## Excerpted text:
Monday, October 8, 2012

Of Men and Angels

Hebrews 1:1-4
1 In the past God spoke to our ancestors through the prophets at many times and in various ways, 2 but in these last days he has spoken to us by his Son, whom he appointed heir of all things, and through whom also he made the universe. 3 The Son is the radiance of God’s glory and the exact representation of his being, sustaining all things by his powerful word. After he had provided purification for sins, he sat down at the right hand of the Majesty in heaven. 4 So he became as much superior to the angels as the name he has inherited is superior to theirs.
Hebrews 2:5-12
5 It is not to angels that he has subjected the world to come, about which we are speaking. 6 But there is a place where someone has testified:

“What is mankind that you are mindful of them,
a son of man that you care for him?
7 You made them a littlelower than the angels;
you crowned them with glory and honor
8 and put everything under their feet.”

In putting everything under them, God left nothing that is not subject to them. Yet at present we do not see everything subject to them. 9 But we do see Jesus, who was made lower than the angels for a little while, now crowned with glory and honor because he suffered death, so that by the grace of God he might taste death for everyone.

10 In bringing many sons and daughters to glory, it was fitting that God, for whom and through whom everything exists,should make the pioneer of their salvation perfect through what he suffered. 11 Both the one who makes people holy and those who are made holy are of the same family. So Jesus is not ashamed to call them brothers and sisters.12 He says,

“I will declare your name to my brothers and sisters;
in the assembly I will sing your praises.”

Nobody knows who wrote the book of Hebrew, from where we get our New Testament reading today. Some say it was Paul, because, well the wording and theology sounds very much like Paul. Others say it was Appollus one of Paul’s followers who was very knowledgeable. But the true writer is lost to history. So it might be the only letter given to us that is included in the New Testament that was not written by an Apostle. But like all the letters written by the Apostles it addresses issues that have arose in the churches at the time of its writing and I think the reason why this letter is included even though it was possibly not written by an apostle is that the issues faced by these churches and individuals 2 thousand years ago are the same issues faced by us today.

One of the main themes in the beginning of the book of Hebrews is angels.

I heard that a few weeks ago of an odd circumstance. It seems that God was looking down at Earth and saw all of the evil that was going on.  He decided to send an angel down to Earth to check it out.  So he called one of His best angels and sent the angel to Earth for a time.  When she returned she told God, yes it is bad on Earth, 95% is bad and 5% is good.
Well, he thought for a moment and said, maybe I had better send down a second angel to get another point of view.  So God called another angel and sent her to Earth for a time too. When the angel returned she went to God and told him yes, the Earth was in decline, 95% was bad and 5% was good.

## Supplied data:
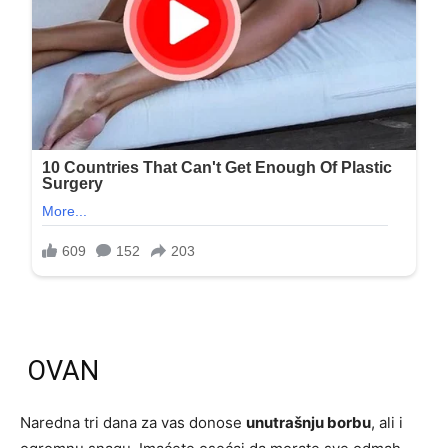
OVAN
Naredna tri dana za vas donose
unutrašnju borbu
, ali i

## Directions:
1. In the sermon on Hebrews, what share of Earth did the first angel report as good?
2. Continue the sermon on Hebrews from the point where it stops.

## Answers in order:
1. The first angel reported that 5% of Earth was good.

2.
God said this was not good. So He decided to email the 5% that were good and He wanted to encourage them, give them a little something to help them keep going.
Do you know what that email said?
Ah, so you didn't get one either?

What are angels? There is a lot of confusion on just what they are. Literally the word angel means messenger. An angel is a messenger of God. Also Hebrews 1;14 tells us “Are not all angels ministering spirits sent to serve those who will inherit salvation?”,  and in the Old and New Testament we see taking on bodily form as humans. Hebrews 13:2 tells us “Do not forget to entertain strangers, for by so doing some people have entertained angels without knowing it.” . So angels are messengers of God that are spirits in essence that can take bodily form. For the purpose of delivering God’s message or doing God’s work in the lives of His children. Well it seems that during the writing of Hebrews people were confused about Angels. They saw them as many do today as superior and powerful beings. And some people began to worship angels. We even see that today, angels are very popular and there are many people who pray to angels.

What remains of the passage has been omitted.